Colors: Yellow Color

Komisi D menerima hearing Asosiasi Warnet Indramayu atau AWI, yang bertempat di Ruang Balegda DPRD Kabupaten Indramayu, dipimpin oleh Drs. H. Muhaemin, selaku Ketua Komisi D dan dihadiri para Anggota Komisi D.

Asosiasi Warnet Indramayu (AWI) mengungkapkan kepada Komisi D, bahwa para pengusaha warnet menerima himbauan Bupati Indramayu terkait tentang tata tertib Warung Internet (Warnet), dalam rangka penggelolaan usaha warung internet, dengan prinsip-prinsip tertib, aman, bersih, beretika, dan bermoral.

Melalui Dinas Perhubungan Kominfo Indramayu, yang mengatur tentang Tata Tertib Warnet, dimana kesemuanya ada 12 poin. Namun dari pihak Asosiasi Warnet Indramayu merasa keberatan dengan dua poin tata tertib warnet tersebut, yaitu mengenai pengaturan waktu buka-tutup warnet dan penggunaan OSS perangkat lunak yang legal.

Mengenai pengaturan waktu jam buka-tutup warnet yang menyatakan, buka dari pukul 08:00 pagi dan tutup pukul 21:00, menurut AWI kurang efektif. Sedangkan jam efektif di warnet mulai dari pukul 12:00 siang sampai dengan malam.

Pada tata tertib tersebut, menurut para pengusaha warnet waktu yang efektif hanya 9 jam, yaitu dari pukul 12.00 sampai dengan pukul 21.00 jelas sangat mengurangi pemasukan selaku pengusaha warnet. Dan untuk poin yang kedua, mengenai OSS legal, AWI dapat memaklumi.

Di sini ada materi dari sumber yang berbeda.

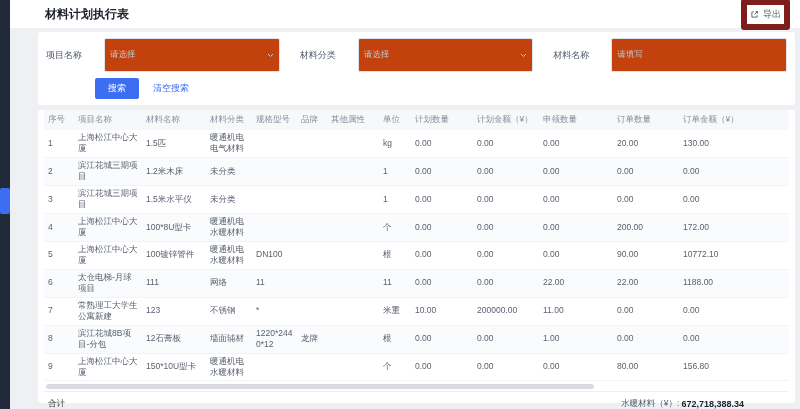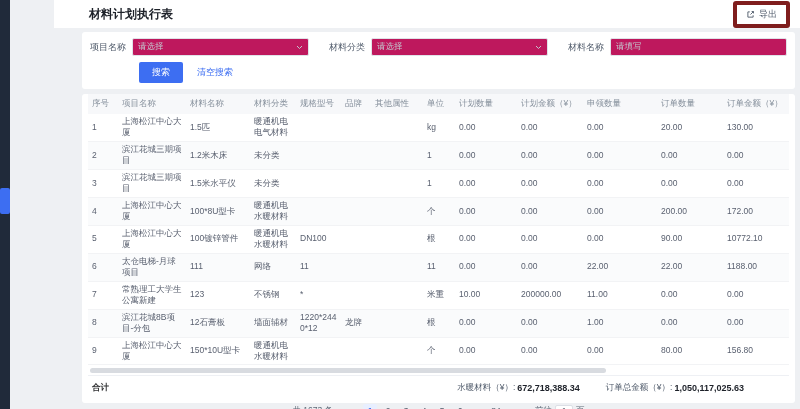"材料计划执行表" .app { gap: 44px -> none }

Sementara itu, Drs. H. Muhaemin, selaku Ketua Komisi D menyatakan bahwa sebenarnya himbauan tata tertib ini baik bagi pengusaha warnet. Sedangkan mengenai hal-hal yang menjadi keberatan dari pihak AWI, akan didiskusikan dengan Kominfo, dan untuk lebih jelasnya, pihak Kominfo akan mengklarifikasi tentang jam buka-tutup warnet.

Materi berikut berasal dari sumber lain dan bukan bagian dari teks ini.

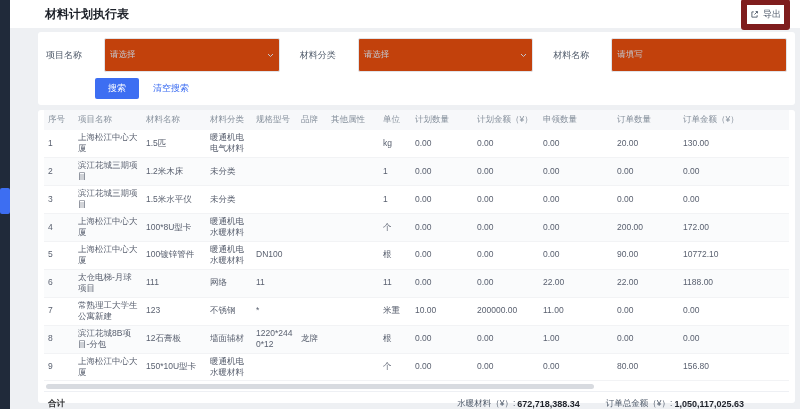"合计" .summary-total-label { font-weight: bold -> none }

Mengenai ijin operasional, Komisi D akan telusuri sejauh mana regulasi yang mengatur tentang warnet, terutama dengan Dishub, karena bila dilihat mengenai perijinan, pembahasannya ada di Komisi C, bisa saja nanti akan ada rapat gabungan, antara Komisi D dan Komisi C, dimana Mitra Kerja dari Komisi C dengan Dinas Perijinan, sedangkan Komisi D bersama Dishub Kominfo.

Pada acara hearing tersebut Anggota Komisi D mengungkapkan pendapatnya, antara lain Mohamad Sholihin dan Abdul Rohman.